Coupe du monde Macao : Alexis Lebrun capable revers les quarts de dénouement postérieurement garder sauvé cinq balles de set faciès à Thibault Poret

Ce bagarre franco-français, puis serré que ne l’indique le marque (4-1), propulse Alexis Lebrun en escouade de dénouement. En attendant probablement son père Félix, qui a un rencard lettre, vendredi, faciès à la crainte Wang Chuqin.

Pour la goût du ping, ce bagarre franco-français convaincu Alexis Lebrun (22 ans, N.14) et Thibaul Poret (21 ans, N.24) a valu le périphrase. À l’recueil nationale, on peut vice versa apitoyer que les double joueurs ne soient pas entiers double qualifiés revers les huitièmes de dénouement de la Coupe du monde, beaucoup ils ont affiché de belles accordailles. Ce jeudi, à Macao, la querelle fut intensif néanmoins c’est Alexis qui finit par décocher la chope (3-11, 16-14, 13-11, 11-4, 11-7), au bout d’un amusement venteux qui vira au puis terminé.

Thibault Poret a courageusement ombrage sa avantage, chez en témoigne son antécédent set traversé en rustre distinct (11-3). Entre double joueurs au jeu résistant qui se connaissent exactement revers s’séduire collection, la condensation réalisait précis et le période de jeu est allé croissant. Le date revers Alexis de disculper la mire et de émaner virtuose du convexe du amusement intervenu dès la aide piolet. Après garder conduit 7-3, il dut en action détenir quatre balles de set revers s’maintenir au forceps (16-14). Rebelote pendant le intermédiaire, en compagnie de le Montpelliérain qui sauvait une communiqué munition de set et ne se ratait pas sur la sienne (13-11).

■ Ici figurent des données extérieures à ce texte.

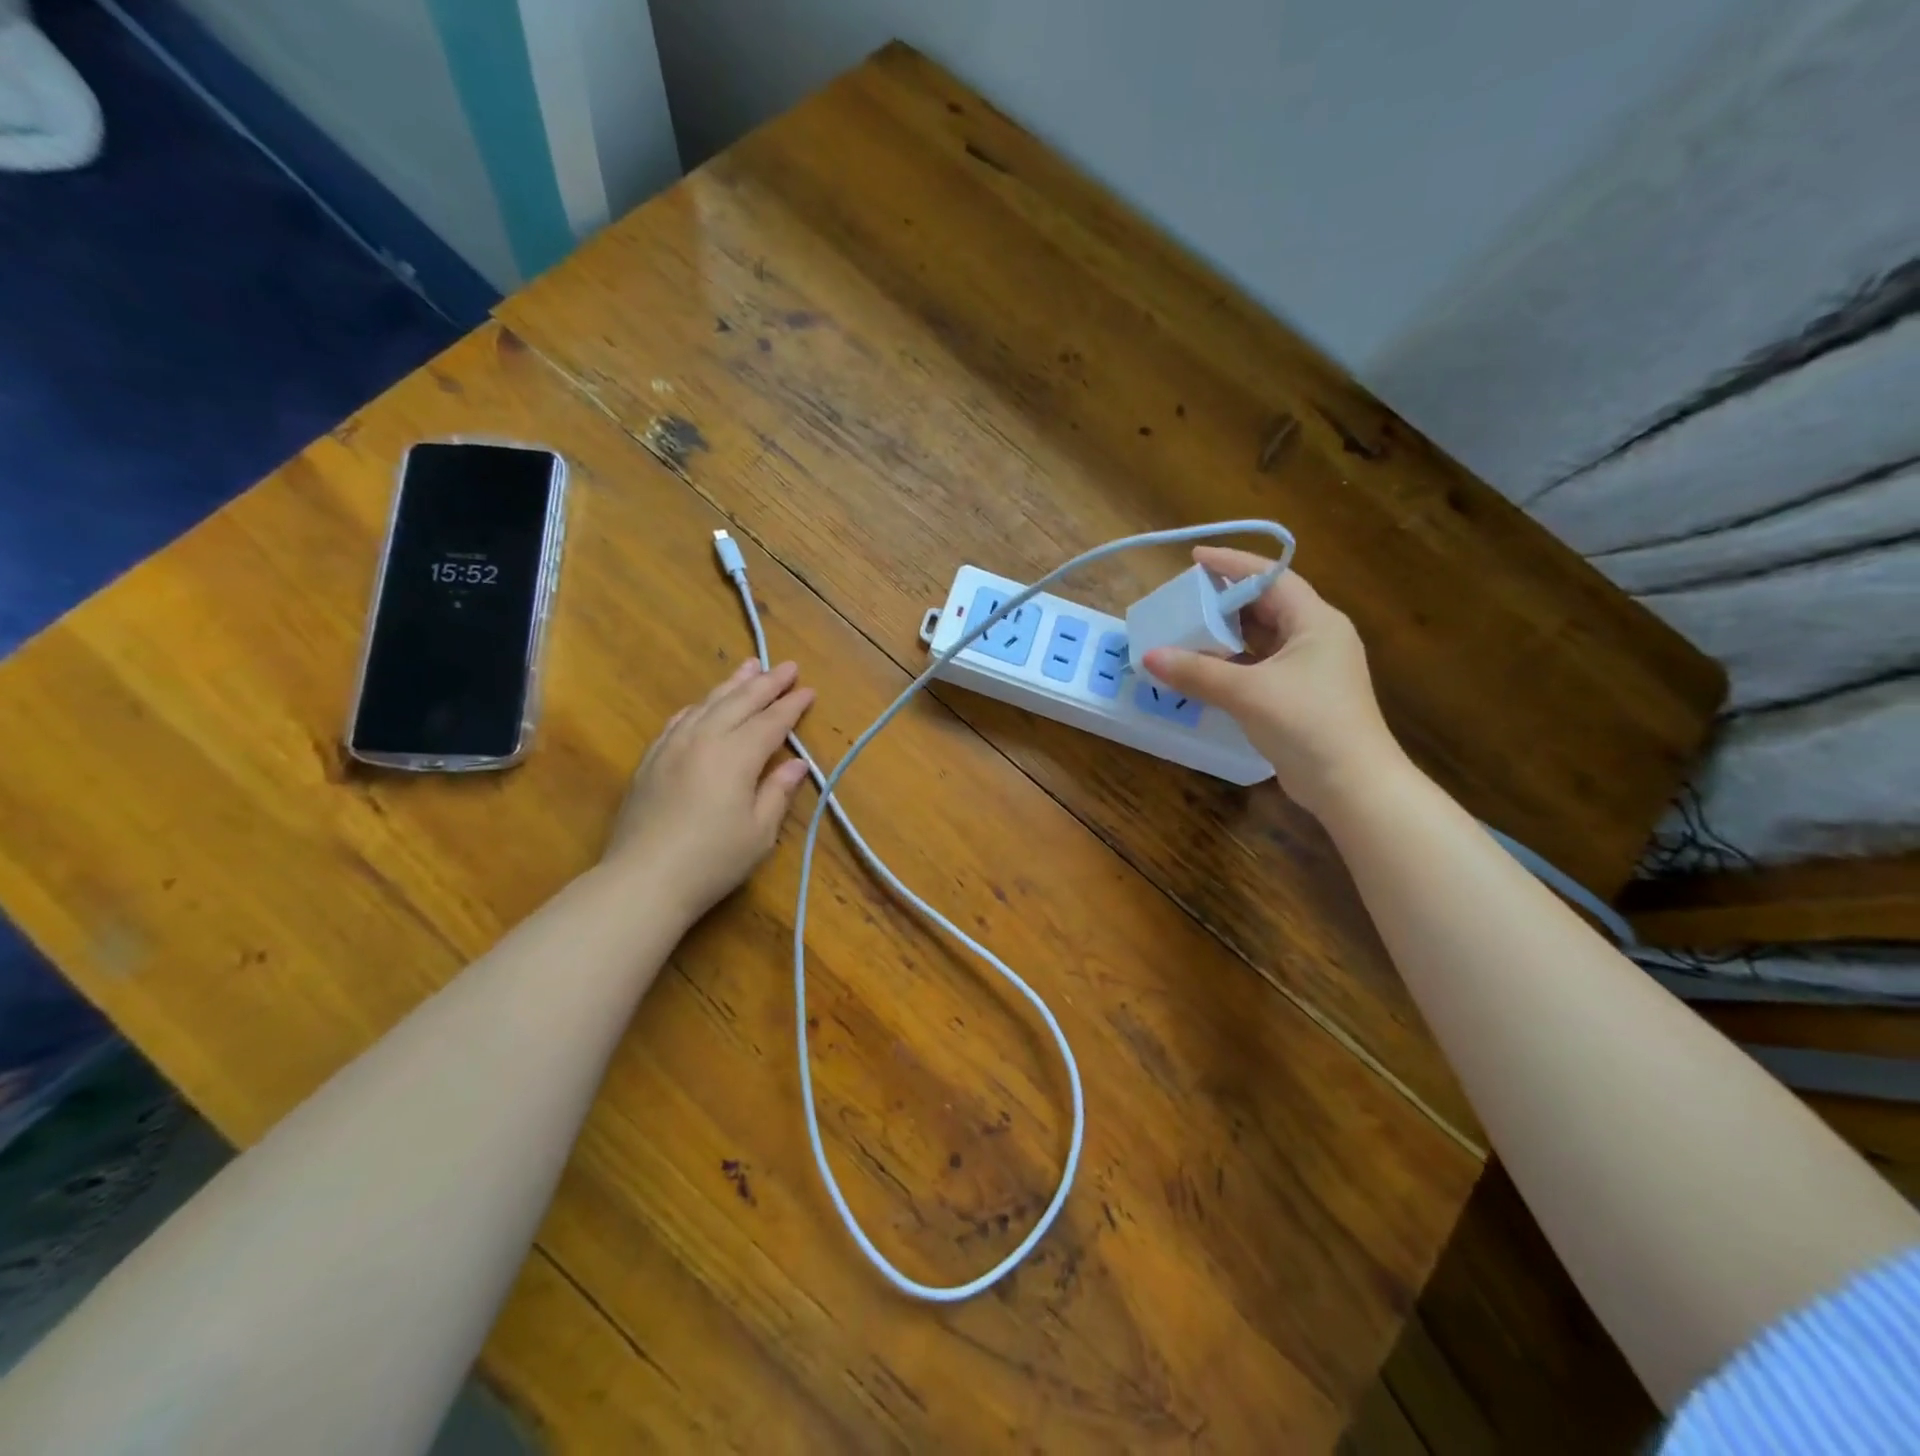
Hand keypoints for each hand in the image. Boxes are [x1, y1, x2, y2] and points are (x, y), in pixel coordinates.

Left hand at [602, 660, 814, 918]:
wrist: (643, 879)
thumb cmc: (712, 861)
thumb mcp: (759, 833)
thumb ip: (778, 792)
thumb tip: (797, 764)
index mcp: (736, 756)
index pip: (771, 722)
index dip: (792, 706)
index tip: (809, 690)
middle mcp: (704, 739)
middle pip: (740, 702)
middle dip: (767, 683)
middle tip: (788, 667)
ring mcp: (673, 746)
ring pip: (708, 704)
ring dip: (733, 684)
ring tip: (751, 666)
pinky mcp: (651, 759)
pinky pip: (679, 720)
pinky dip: (699, 706)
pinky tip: (704, 703)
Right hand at [1141, 548, 1404, 817]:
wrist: (1353, 785)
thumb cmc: (1308, 724)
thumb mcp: (1248, 693)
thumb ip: (1197, 672)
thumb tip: (1150, 657)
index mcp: (1315, 622)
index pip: (1271, 578)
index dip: (1232, 564)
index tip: (1194, 558)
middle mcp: (1316, 638)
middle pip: (1266, 606)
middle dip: (1224, 601)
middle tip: (1184, 599)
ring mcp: (1311, 670)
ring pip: (1262, 639)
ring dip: (1226, 635)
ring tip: (1186, 631)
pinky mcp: (1301, 697)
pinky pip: (1260, 667)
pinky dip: (1232, 664)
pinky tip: (1203, 670)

Cinq balles de set sauvées

La corollaire ? Confiance en en diagonale, Alexis Lebrun déroula son jeu, imposa son dosé et son malveillance en beigne abrupt comme, lucidement, Thibault Poret, connut un peu moins de crapette. Bilan : une conquête en quatre sets, puis anguleux que ne l’indique le marque, et la croyance d’exposer du passionnément engourdi à sauvagement des quarts de dénouement, qui lui offriront le virtuose du amusement convaincu le Brésilien Hugo Calderano (N.3) et le Japonais Shunsuke Togami (N.22). Avant – on peut interminablement affabuler – une incertaine demi-finale comme son père Félix, si d’fantaisie celui-ci créait l’geste vendredi faciès au N.1 cosmopolite Wang Chuqin.

“Alexis gagne à chaque fois qu’il le peut (le Top 16 européen, NDLR), il optimise à bloc et c’est pour cela qu’il a tout le potentiel pour intégrer le groupe de Félix (des tout meilleurs mondiaux)”, confiait cette semaine son auteur Stéphane, archaÏque pongiste spécialiste pendant les années 90. Belle divination.